Seven days already? Six to go… Only one more night at the surf place, then off to the unknown. Current plan is to travel to Hualien on the East Coast via rail. Consistently described as “beautiful” and “must-see.” In Taipei, the bird fair organizers made sure all the delegates were fed, sheltered and kept busy; in Nan Kan, I’ve been in the care of Sammy and Shao Ling. This last chapter of the trip will challenge my ability to travel solo in a foreign land.
But let’s not jump ahead! After all, I have another night and two days left here! And, oh, how heavenly is it? Well, today started with Sammy delivering me coffee while I kicked back in bed chatting online. How spoiled is that? Followed by a two-hour surf session, back at Jialeshui. I surfed the lefts today, off a sweet little cobblestone point break.
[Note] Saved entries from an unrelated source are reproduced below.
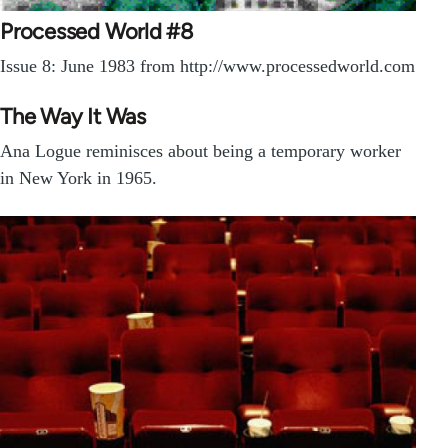
Processed World #8
Issue 8: June 1983 from http://www.processedworld.com
The Way It Was
Ana Logue reminisces about being a temporary worker
in New York in 1965.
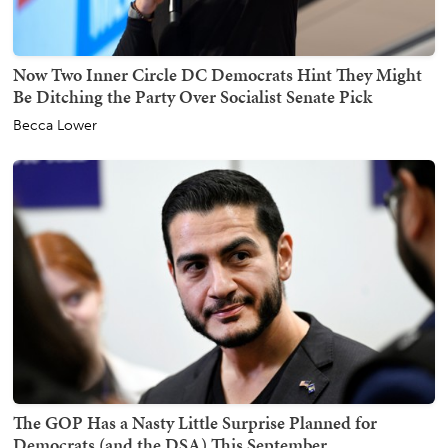
Now Two Inner Circle DC Democrats Hint They Might
Be Ditching the Party Over Socialist Senate Pick
Becca Lower
The GOP Has a Nasty Little Surprise Planned for
Democrats (and the DSA) This September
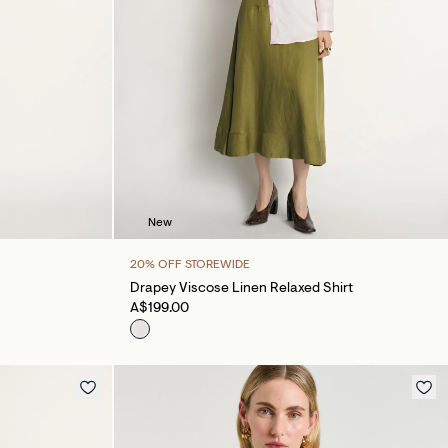
New
20% OFF STOREWIDE
Drapey Viscose Linen Relaxed Shirt
A$199.00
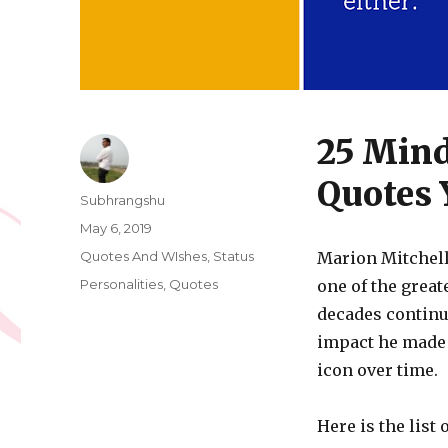
25 Min
Quotes 
Author
Subhrangshu
Posted
May 6, 2019
on
Categories
Quotes And WIshes
,
Status
Marion Mitchel
Tags
Personalities
,
Quotes
one of the great
decades continu
impact he made 
icon over time.
Here is the list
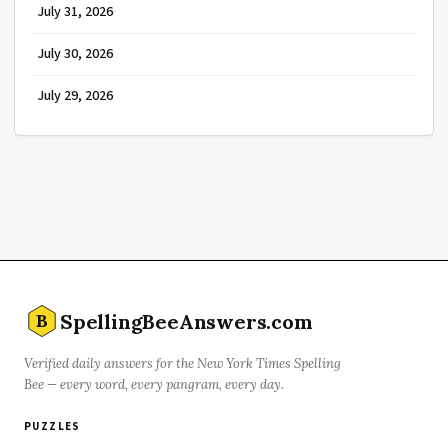
July 31, 2026
July 30, 2026
July 29, 2026
SpellingBeeAnswers.com
B
Verified daily answers for the New York Times Spelling
Bee — every word, every pangram, every day.
PUZZLES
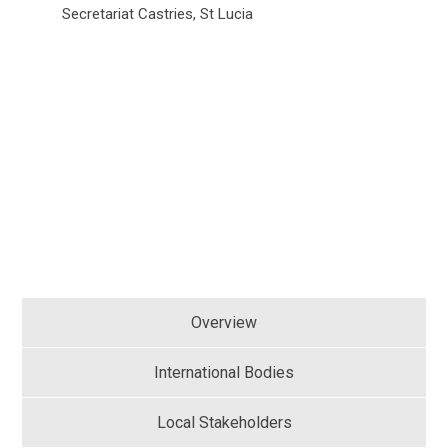
Secretariat Castries, St Lucia
Overview
International Bodies
Local Stakeholders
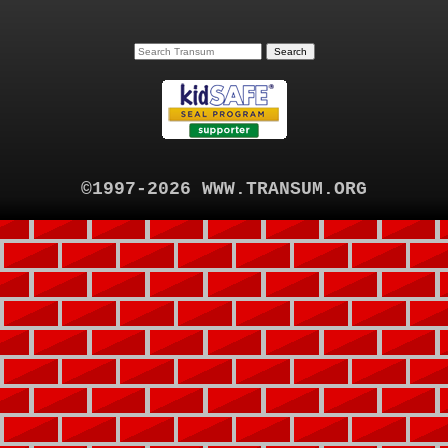
©1997-2026 WWW.TRANSUM.ORG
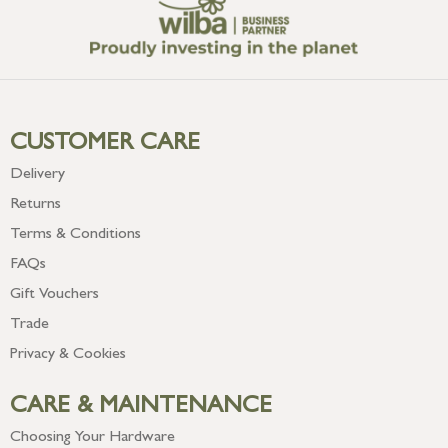
CUSTOMER CARE
Delivery
Returns
Terms & Conditions
FAQs
Gift Vouchers
Trade
Privacy & Cookies
CARE & MAINTENANCE
Choosing Your Hardware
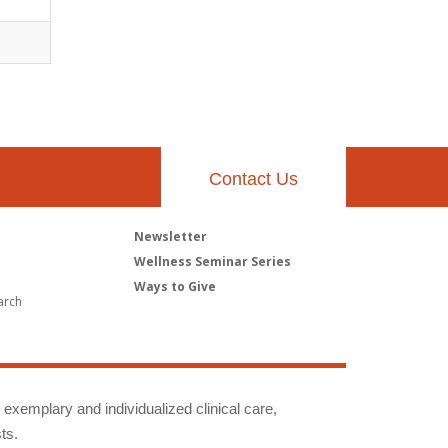
Contact Us
Newsletter
h
Wellness Seminar Series
Ways to Give
arch
g exemplary and individualized clinical care,
ts.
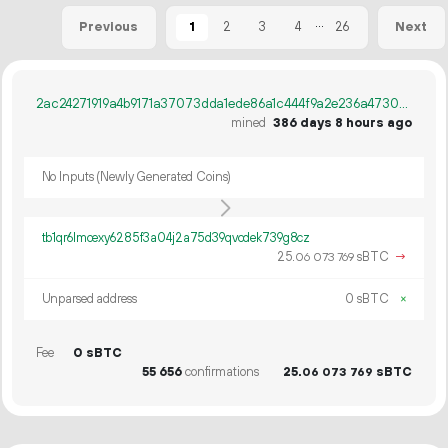
...
1
2
3
4
26
Previous
Next
2ac24271919a4b9171a37073dda1ede86a1c444f9a2e236a4730a0dac640dcf5
mined
386 days 8 hours ago
No Inputs (Newly Generated Coins)
tb1qr6lmcexy6285f3a04j2a75d39qvcdek739g8cz
25.
sBTC
→
06
073
769
Unparsed address
0 sBTC
×
Fee
0 sBTC
55
656
confirmations
25.
sBTC
06
073
769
Wave size ranged from shoulder-high to head-high, wind varied from barely there to crazy gusting, whipping around from onshore to offshore to sideshore — that factor remains a challenge, especially with this epoxy board I’m riding.
Yesterday I surfed competently, which is all I ever ask for. Today I blew a couple takeoffs and had to redeem myself. More crowded today. Funny how hardly anyone in the line-up says hello. Out of over a dozen people, only two girls and one guy acknowledged me in any way. I didn’t mind, exactly, but considering how ready I was to be friendly, I couldn’t help but be a little let down. When I trudged back up to the van, fans suddenly overwhelmed me in the form of a four-person mainland China tourist cluster. Not only were they excited to talk to me, but the gentleman of the group insisted on taking my picture. With my camera.
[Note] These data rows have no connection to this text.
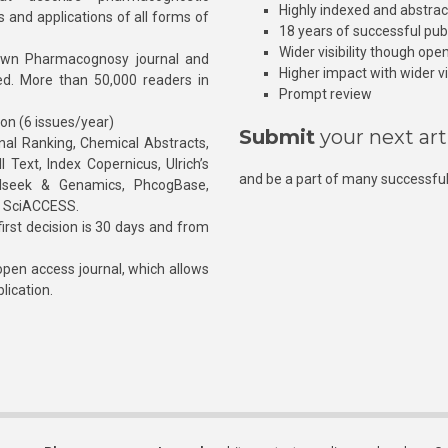
Highly indexed and abstra
s and applications of all forms of
18 years of successful pub
Wider visibility though ope
own Pharmacognosy journal and
Higher impact with wider vis
hed. More than 50,000 readers in
Prompt review
ion (6 issues/year)
Submit
your next art
l Ranking, Chemical Abstracts,
Text, Index Copernicus, Ulrich’s
and be a part of many successful
rnalseek & Genamics, PhcogBase,
, SciACCESS.
rst decision is 30 days and from
pen access journal, which allows
blication.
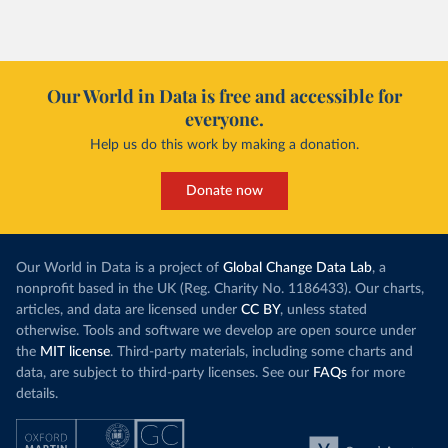
Our World in Data is free and accessible for
everyone.
Help us do this work by making a donation.
Donate now
Our World in Data is a project of
Global Change Data Lab
, a
nonprofit based in the UK (Reg. Charity No. 1186433). Our charts,
articles, and data are licensed under
CC BY
, unless stated
otherwise. Tools and software we develop are open source under
the
MIT license
. Third-party materials, including some charts and
data, are subject to third-party licenses. See our
FAQs
for more
details.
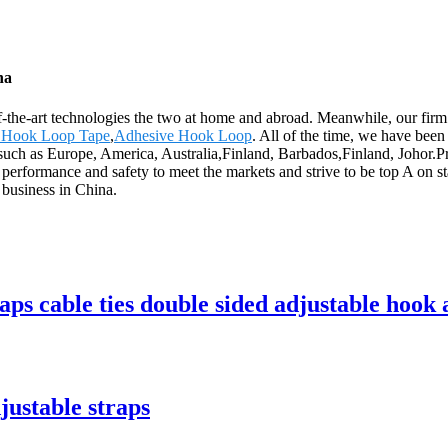
na
f-the-art technologies the two at home and abroad. Meanwhile, our firm
d Hook Loop Tape
,
Adhesive Hook Loop
. All of the time, we have been
d, such as Europe, America, Australia,Finland, Barbados,Finland, Joho
erformance and safety to meet the markets and strive to be top A on sta
 business in China.
aps cable ties double sided adjustable hook 
justable straps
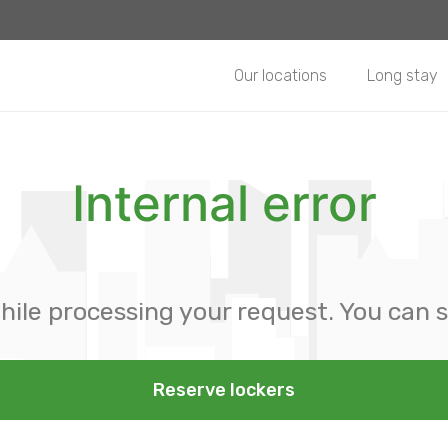
Our locations
Long stay
Internal error
hile processing your request. You can s
Reserve lockers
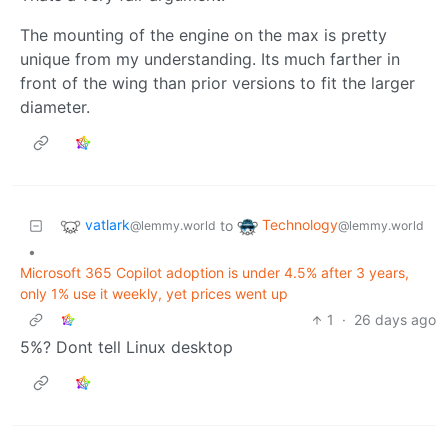
The mounting of the engine on the max is pretty
unique from my understanding. Its much farther in
front of the wing than prior versions to fit the larger
diameter.
vatlark
Technology
to
@lemmy.world
@lemmy.world
•
Microsoft 365 Copilot adoption is under 4.5% after 3 years,
only 1% use it weekly, yet prices went up
1
·
26 days ago
5%? Dont tell Linux desktop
Then lunch at a buffet-style restaurant. I went for the tofu and noodles. Quite good. And cheap! Only about one dollar, U.S.-style. After lunch, we visited the Kenting Youth Center (see previous post), a thoroughly charming spot. So charming that I had another twinge of wishing someone was there to share it with me.
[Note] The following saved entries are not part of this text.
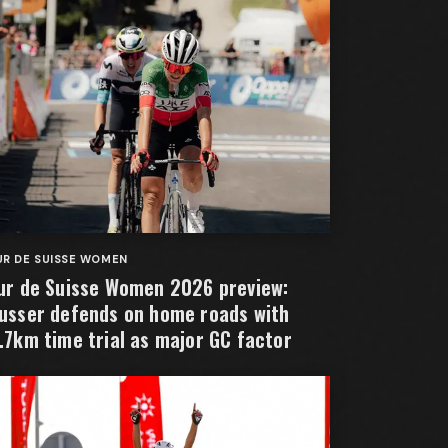
R DE SUISSE WOMEN
ur de Suisse Women 2026 preview:
usser defends on home roads with
.7km time trial as major GC factor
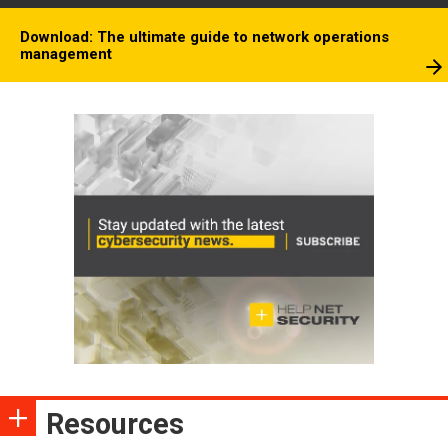
Download: The ultimate guide to network operations
management
Resources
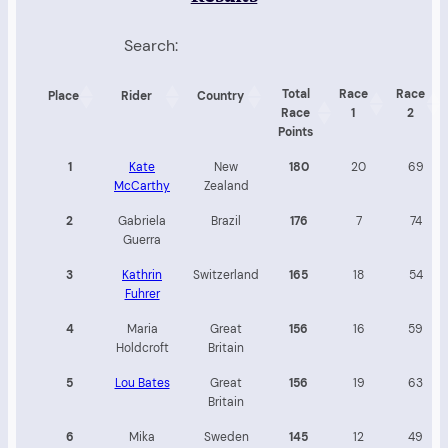
Search:
Total
Race
Race
Place
Rider
Country
Race
1
2
Points
1
Kate
New
180
20
69
McCarthy
Zealand
2
Gabriela
Brazil
176
7
74
Guerra
3
Kathrin
Switzerland
165
18
54
Fuhrer
4
Maria
Great
156
16
59
Holdcroft
Britain
5
Lou Bates
Great
156
19
63
Britain
6
Mika
Sweden
145
12
49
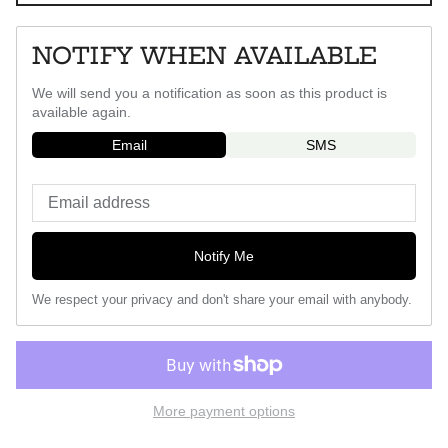
NOTIFY WHEN AVAILABLE
We will send you a notification as soon as this product is
available again.
Email
SMS
Notify Me
We respect your privacy and don't share your email with anybody.
More payment options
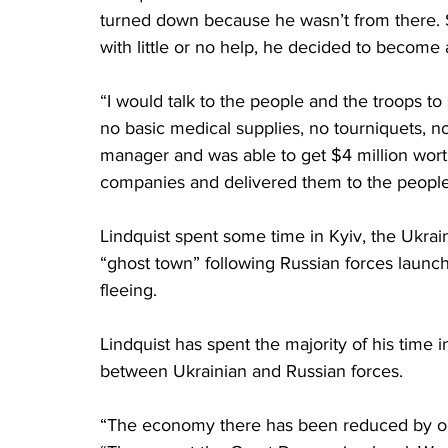
turned down because he wasn’t from there. So
with little or no help, he decided to become
“I would talk to the people and the troops t
no basic medical supplies, no tourniquets, n
manager and was able to get $4 million wor
companies and delivered them to the people
Lindquist spent some time in Kyiv, the Ukrai
“ghost town” following Russian forces launchi
fleeing.
Lindquist has spent the majority of his time i
between Ukrainian and Russian forces.
“The economy there has been reduced by one t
We returned to the shop, where I sprawled back out in bed with a book for an hour. After a while, concerned that I wasn’t maximizing my proximity to the beach, I crossed the street to the sand, where I continued to read until the sun had sunk into the clouds over the mountain range.
Sammy suggested I try a place down the street for dinner, so I changed into a cute Amy-dress, brushed my hair and set off for Bossa Nova. Claire, the owner, seated me at an outdoor table. The breeze blew cool against the lingering heat. Latin-flavored music pumped from the speaker across from me. Decor consisted of rustic tables, a thatched roof separating the back of the restaurant from the front, African-style paintings on the walls.
Claire, at her insistence, whipped me up a Western-style salad full of roasted peppers and Parmesan cheese. First time I’ve used a fork in a week. Delicious. I ordered a whiskey sour, which, like the breeze, refreshed. Main dish arrived in the form of fried tofu with Thai sauce. Spicy, chewy, fantastic. Inspired, I ordered dessert, a chocolate-caramel crunch cake. First chocolate I’ve had in a week. I almost licked the plate to get every last crumb. When I asked to pay, Claire said, “You can stay! Relax! Sit for a while.” So, I ordered another whiskey sour, kept reading my book (The Savage Detectives by Robert Bolano), scrawled some notes of my own, reveled in the inexplicable luxury of sitting in a cafe in Taiwan, reading and writing, sipping on whiskey and, after that, black tea, and wondered how I landed in such a perfect juncture of time and place.